[What the task requires] Give back exactly the lines from the one that includes "right column, and contains the following elements." to the last line below, both included, and no further lines.

[Supplied entries]

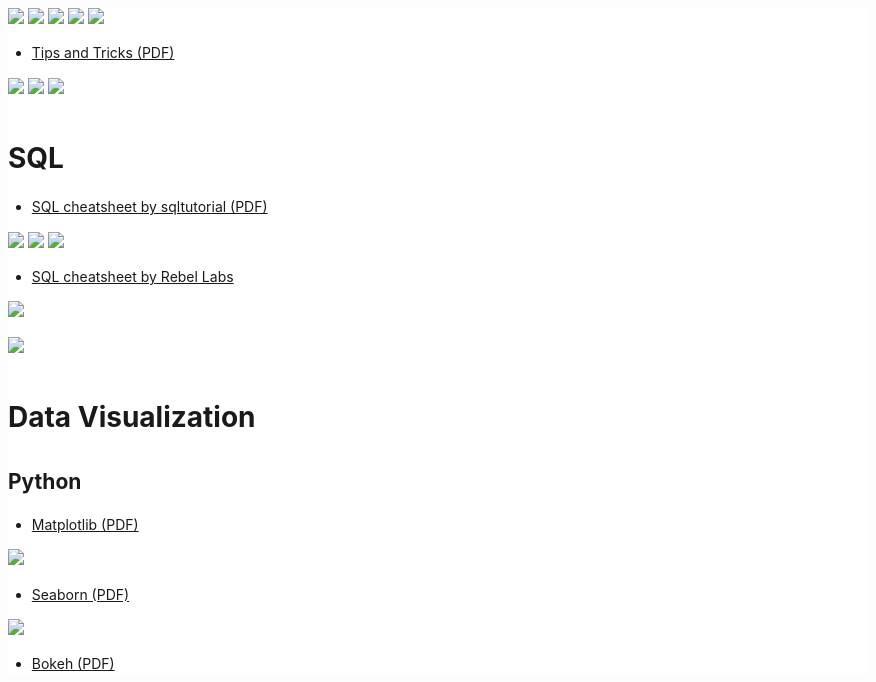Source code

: ![](https://github.com/FavioVazquez/ds-cheatsheets/blob/master/Deep_Learning/img/cheatsheet-recurrent-neural-networks/cheatsheet-recurrent-neural-networks-1.png)
![](https://github.com/FavioVazquez/ds-cheatsheets/blob/master/Deep_Learning/img/cheatsheet-recurrent-neural-networks/cheatsheet-recurrent-neural-networks-2.png)
![](https://github.com/FavioVazquez/ds-cheatsheets/blob/master/Deep_Learning/img/cheatsheet-recurrent-neural-networks/cheatsheet-recurrent-neural-networks-3.png)
![](https://github.com/FavioVazquez/ds-cheatsheets/blob/master/Deep_Learning/img/cheatsheet-recurrent-neural-networks/cheatsheet-recurrent-neural-networks-4.png)
![](https://github.com/FavioVazquez/ds-cheatsheets/blob/master/Deep_Learning/img/cheatsheet-recurrent-neural-networks/cheatsheet-recurrent-neural-networks-5.png)

- [Tips and Tricks (PDF)](https://github.com/FavioVazquez/ds-cheatsheets/blob/master/Deep_Learning/cheatsheet-deep-learning-tips-tricks.pdf)

![](https://github.com/FavioVazquez/ds-cheatsheets/blob/master/Deep_Learning/img/cheatsheet-deep-learning-tips-tricks/cheatsheet-deep-learning-tips-tricks-1.png)
![](https://github.com/FavioVazquez/ds-cheatsheets/blob/master/Deep_Learning/img/cheatsheet-deep-learning-tips-tricks/cheatsheet-deep-learning-tips-tricks-2.png)
![](https://github.com/FavioVazquez/ds-cheatsheets/blob/master/Deep_Learning/img/cheatsheet-deep-learning-tips-tricks/cheatsheet-deep-learning-tips-tricks-3.png)

# SQL

- [SQL cheatsheet by sqltutorial (PDF)](https://github.com/FavioVazquez/ds-cheatsheets/blob/master/SQL/SQL-cheat-sheet.pdf)

![](https://github.com/FavioVazquez/ds-cheatsheets/blob/master/SQL/img/SQL-cheat-sheet/SQL-cheat-sheet-1.png)
![](https://github.com/FavioVazquez/ds-cheatsheets/blob/master/SQL/img/SQL-cheat-sheet/SQL-cheat-sheet-2.png)
![](https://github.com/FavioVazquez/ds-cheatsheets/blob/master/SQL/img/SQL-cheat-sheet/SQL-cheat-sheet-3.png)

- [SQL cheatsheet by Rebel Labs](https://github.com/FavioVazquez/ds-cheatsheets/blob/master/SQL/zt_sql_cheat_sheet.pdf)

![](https://github.com/FavioVazquez/ds-cheatsheets/blob/master/SQL/img/zt_sql_cheat_sheet/zt_sql_cheat_sheet-1.png)

![](https://github.com/FavioVazquez/ds-cheatsheets/blob/master/SQL/img/sql_reddit.jpg)

# Data Visualization

## Python

- [Matplotlib (PDF)](https://github.com/FavioVazquez/ds-cheatsheets/blob/master/Python/Datacamp/matplotlib.pdf)

![](https://github.com/FavioVazquez/ds-cheatsheets/blob/master/Python/Datacamp/img/matplotlib-1.png)

- [Seaborn (PDF)](https://github.com/FavioVazquez/ds-cheatsheets/blob/master/Python/Datacamp/seaborn.pdf)

![](https://github.com/FavioVazquez/ds-cheatsheets/blob/master/Python/Datacamp/img/seaborn-1.png)

- [Bokeh (PDF)](https://github.com/FavioVazquez/ds-cheatsheets/blob/master/Python/Datacamp/bokeh.pdf)
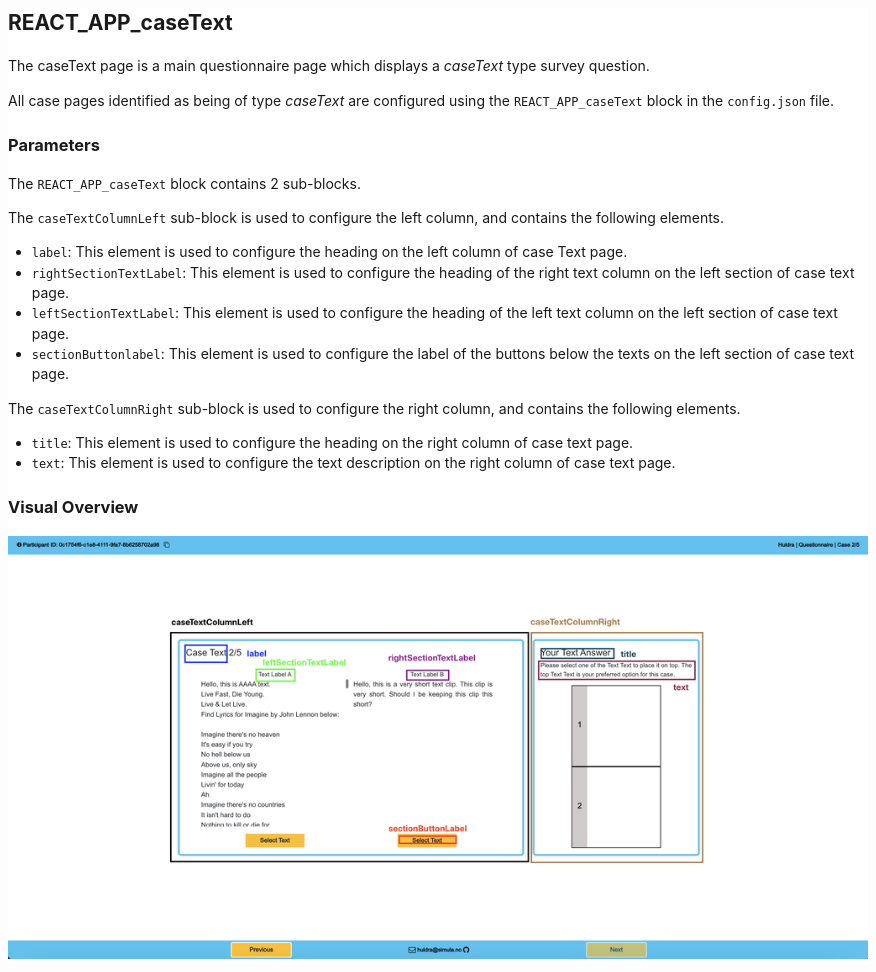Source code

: ## REACT_APP_caseText

The caseText page is a main questionnaire page which displays a _caseText_ type survey question.



All case pages identified as being of type _caseText_ are configured using the `REACT_APP_caseText` block in the `config.json` file.

### Parameters

The `REACT_APP_caseText` block contains 2 sub-blocks.

The `caseTextColumnLeft` sub-block is used to configure the left column, and contains the following elements.

- `label`: This element is used to configure the heading on the left column of case Text page.
- `rightSectionTextLabel`: This element is used to configure the heading of the right text column on the left section of case text page.
- `leftSectionTextLabel`: This element is used to configure the heading of the left text column on the left section of case text page.
- `sectionButtonlabel`: This element is used to configure the label of the buttons below the texts on the left section of case text page.

The `caseTextColumnRight` sub-block is used to configure the right column, and contains the following elements.

- `title`: This element is used to configure the heading on the right column of case text page.
- `text`: This element is used to configure the text description on the right column of case text page.

### Visual Overview

<kbd>![CaseText](/src/assets/documentation/caseText.png)</kbd>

[Answer to this exercise]
The `caseTextColumnRight` sub-block is used to configure the right column, and contains the following elements.

- `title`: This element is used to configure the heading on the right column of case text page.
- `text`: This element is used to configure the text description on the right column of case text page.

### Visual Overview

<kbd>![CaseText](/src/assets/documentation/caseText.png)</kbd>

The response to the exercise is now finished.